DIRECTIONS - Copy, from the data below, every line that has "business" in it.

- - - - - - -

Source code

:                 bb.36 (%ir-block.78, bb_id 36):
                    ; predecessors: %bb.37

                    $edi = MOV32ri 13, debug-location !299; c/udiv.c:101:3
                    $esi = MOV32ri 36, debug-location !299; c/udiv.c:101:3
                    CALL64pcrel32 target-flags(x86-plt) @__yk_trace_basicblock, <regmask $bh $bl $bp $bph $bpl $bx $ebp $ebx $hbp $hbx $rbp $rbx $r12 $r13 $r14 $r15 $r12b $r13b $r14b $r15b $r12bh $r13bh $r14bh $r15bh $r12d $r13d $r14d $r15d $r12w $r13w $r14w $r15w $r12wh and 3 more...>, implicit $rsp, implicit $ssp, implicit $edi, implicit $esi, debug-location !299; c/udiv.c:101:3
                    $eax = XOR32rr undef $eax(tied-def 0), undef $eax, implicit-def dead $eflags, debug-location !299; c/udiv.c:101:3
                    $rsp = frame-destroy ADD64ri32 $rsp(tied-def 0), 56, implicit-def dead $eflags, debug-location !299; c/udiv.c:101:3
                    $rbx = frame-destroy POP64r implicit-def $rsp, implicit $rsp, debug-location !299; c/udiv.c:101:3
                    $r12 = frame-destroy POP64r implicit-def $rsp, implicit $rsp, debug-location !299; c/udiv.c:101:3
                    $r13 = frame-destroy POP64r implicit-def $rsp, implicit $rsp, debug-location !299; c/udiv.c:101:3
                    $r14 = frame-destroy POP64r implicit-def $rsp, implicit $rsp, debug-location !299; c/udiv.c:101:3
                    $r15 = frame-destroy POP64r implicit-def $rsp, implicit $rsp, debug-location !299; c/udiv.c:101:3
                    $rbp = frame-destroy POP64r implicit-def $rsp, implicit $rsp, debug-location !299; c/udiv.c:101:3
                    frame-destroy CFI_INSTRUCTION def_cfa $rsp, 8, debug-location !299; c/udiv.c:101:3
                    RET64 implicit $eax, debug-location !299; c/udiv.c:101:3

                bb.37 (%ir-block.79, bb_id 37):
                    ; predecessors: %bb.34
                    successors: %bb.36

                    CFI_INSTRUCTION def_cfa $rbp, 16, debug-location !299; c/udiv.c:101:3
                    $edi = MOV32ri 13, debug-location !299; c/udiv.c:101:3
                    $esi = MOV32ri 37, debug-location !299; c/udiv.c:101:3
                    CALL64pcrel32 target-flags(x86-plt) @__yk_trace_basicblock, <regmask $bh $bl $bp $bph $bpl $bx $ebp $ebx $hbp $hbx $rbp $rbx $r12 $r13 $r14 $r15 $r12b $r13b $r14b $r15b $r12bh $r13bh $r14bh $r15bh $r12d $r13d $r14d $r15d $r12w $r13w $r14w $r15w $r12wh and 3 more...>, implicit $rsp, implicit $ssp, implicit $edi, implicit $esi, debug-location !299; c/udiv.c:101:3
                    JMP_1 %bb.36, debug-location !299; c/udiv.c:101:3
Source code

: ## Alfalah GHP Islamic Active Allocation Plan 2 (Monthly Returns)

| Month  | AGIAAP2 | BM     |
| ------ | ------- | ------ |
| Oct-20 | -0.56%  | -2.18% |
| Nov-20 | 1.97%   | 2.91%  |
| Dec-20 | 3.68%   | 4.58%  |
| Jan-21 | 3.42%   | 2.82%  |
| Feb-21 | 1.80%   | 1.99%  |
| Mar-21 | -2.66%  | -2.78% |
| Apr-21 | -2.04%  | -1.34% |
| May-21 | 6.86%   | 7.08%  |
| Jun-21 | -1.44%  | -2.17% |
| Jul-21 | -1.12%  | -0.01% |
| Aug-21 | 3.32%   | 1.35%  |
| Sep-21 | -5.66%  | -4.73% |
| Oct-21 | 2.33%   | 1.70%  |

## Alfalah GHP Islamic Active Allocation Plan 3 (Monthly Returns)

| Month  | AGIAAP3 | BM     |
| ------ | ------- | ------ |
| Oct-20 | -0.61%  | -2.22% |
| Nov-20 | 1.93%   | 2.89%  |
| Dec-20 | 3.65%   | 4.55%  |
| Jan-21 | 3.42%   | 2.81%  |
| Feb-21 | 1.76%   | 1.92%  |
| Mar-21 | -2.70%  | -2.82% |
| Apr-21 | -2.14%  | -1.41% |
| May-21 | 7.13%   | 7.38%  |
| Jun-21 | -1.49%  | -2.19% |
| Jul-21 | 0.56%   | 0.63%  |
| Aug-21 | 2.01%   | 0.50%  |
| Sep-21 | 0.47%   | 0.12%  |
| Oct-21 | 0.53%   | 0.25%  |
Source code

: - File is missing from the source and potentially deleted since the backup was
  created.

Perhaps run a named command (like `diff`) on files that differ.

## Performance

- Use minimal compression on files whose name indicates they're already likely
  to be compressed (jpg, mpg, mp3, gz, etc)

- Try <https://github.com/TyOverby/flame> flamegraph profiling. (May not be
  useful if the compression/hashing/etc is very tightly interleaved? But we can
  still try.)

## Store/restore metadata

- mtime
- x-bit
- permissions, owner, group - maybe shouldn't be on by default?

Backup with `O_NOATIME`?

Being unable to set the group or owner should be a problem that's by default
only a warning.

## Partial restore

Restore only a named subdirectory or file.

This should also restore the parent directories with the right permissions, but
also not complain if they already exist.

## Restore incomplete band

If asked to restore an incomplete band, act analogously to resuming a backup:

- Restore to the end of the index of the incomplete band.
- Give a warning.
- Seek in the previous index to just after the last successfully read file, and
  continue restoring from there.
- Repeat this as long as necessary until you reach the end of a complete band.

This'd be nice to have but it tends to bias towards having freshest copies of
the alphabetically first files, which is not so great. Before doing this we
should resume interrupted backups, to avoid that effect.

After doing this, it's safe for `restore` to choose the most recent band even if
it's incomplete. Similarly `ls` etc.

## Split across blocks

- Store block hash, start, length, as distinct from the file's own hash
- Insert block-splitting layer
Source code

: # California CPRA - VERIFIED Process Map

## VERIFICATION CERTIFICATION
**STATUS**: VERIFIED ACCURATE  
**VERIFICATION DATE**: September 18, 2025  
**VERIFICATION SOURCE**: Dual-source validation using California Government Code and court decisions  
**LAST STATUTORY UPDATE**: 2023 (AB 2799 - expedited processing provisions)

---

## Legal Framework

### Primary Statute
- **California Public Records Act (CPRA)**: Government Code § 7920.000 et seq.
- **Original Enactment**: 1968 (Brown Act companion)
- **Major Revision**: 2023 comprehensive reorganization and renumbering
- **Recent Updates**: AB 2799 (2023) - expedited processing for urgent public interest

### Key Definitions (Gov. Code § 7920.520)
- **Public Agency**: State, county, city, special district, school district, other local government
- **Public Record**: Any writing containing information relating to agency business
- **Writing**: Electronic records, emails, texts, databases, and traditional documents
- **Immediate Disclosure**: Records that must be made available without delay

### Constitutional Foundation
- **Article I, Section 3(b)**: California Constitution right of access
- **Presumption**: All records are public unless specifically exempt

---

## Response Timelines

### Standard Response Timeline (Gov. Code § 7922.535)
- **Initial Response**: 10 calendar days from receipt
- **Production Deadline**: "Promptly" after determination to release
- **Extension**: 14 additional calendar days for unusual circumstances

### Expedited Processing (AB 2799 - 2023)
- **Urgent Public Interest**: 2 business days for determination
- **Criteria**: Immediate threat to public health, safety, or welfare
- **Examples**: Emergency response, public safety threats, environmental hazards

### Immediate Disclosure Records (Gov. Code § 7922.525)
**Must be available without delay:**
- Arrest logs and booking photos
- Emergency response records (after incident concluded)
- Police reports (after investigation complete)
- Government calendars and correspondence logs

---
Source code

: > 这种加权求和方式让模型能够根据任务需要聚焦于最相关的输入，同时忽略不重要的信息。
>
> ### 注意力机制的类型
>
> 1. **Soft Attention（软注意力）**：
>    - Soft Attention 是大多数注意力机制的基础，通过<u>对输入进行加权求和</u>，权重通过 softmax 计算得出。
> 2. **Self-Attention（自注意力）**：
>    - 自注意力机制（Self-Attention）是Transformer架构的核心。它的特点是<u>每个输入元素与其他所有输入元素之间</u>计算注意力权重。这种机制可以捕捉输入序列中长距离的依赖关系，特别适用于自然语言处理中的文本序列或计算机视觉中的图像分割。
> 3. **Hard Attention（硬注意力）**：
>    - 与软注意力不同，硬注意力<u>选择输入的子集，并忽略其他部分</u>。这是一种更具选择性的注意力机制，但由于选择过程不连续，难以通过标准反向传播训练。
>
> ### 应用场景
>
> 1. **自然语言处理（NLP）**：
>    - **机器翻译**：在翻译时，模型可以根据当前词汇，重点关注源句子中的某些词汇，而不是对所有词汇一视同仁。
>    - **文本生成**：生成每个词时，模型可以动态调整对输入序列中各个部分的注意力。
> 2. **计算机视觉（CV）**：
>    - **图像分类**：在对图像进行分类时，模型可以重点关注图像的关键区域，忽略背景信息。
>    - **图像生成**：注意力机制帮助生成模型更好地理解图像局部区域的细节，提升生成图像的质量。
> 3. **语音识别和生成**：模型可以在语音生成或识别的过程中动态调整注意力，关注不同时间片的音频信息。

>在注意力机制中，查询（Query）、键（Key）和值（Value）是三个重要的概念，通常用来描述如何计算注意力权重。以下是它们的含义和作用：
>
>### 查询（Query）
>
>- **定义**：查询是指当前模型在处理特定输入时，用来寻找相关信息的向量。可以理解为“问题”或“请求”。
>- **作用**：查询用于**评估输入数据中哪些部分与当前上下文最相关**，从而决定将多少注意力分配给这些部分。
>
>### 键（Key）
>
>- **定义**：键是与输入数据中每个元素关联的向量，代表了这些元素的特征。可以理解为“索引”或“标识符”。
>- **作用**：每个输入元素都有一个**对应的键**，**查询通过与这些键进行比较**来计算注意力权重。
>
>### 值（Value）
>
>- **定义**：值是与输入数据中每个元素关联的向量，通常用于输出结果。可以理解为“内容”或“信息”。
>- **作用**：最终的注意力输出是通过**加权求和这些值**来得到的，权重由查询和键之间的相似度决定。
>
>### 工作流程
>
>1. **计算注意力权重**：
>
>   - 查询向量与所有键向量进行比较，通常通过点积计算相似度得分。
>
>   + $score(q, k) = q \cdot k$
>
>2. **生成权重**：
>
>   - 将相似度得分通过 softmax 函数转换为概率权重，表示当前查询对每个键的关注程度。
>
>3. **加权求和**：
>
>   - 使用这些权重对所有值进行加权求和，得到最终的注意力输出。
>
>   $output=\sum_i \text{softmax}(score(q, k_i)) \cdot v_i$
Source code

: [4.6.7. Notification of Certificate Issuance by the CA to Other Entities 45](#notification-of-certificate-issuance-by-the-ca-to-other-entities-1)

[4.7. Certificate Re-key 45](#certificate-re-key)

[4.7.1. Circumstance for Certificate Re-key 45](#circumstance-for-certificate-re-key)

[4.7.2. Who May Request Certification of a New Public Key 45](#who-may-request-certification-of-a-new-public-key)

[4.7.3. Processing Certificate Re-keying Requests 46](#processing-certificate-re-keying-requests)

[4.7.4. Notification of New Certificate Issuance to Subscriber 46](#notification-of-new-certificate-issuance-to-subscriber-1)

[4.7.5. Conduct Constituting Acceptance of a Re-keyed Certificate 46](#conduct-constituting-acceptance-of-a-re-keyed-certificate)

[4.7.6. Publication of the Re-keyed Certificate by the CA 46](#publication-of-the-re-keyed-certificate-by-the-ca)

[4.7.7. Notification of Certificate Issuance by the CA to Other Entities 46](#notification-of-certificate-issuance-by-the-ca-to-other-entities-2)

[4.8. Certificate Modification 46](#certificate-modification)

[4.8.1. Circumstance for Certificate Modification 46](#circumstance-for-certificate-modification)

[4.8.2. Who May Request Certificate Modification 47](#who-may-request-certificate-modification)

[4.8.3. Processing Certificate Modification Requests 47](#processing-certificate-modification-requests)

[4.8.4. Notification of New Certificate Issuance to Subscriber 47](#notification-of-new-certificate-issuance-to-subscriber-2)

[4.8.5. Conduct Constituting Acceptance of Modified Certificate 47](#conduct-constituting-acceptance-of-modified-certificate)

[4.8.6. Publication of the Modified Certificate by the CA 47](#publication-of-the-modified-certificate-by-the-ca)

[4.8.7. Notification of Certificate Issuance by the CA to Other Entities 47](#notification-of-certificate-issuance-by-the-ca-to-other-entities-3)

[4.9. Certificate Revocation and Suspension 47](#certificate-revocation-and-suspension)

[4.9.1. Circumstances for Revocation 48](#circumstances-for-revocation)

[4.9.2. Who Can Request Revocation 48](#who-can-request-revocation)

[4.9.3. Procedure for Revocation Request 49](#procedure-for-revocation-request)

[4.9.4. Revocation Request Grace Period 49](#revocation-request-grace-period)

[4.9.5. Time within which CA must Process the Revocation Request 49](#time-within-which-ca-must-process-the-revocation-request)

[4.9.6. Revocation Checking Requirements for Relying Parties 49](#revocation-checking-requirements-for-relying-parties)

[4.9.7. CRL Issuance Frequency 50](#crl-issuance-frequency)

- - - - - - -

TASK ANSWER -
- **Public Record**: Any writing containing information relating to agency business
- **Urgent Public Interest**: 2 business days for determination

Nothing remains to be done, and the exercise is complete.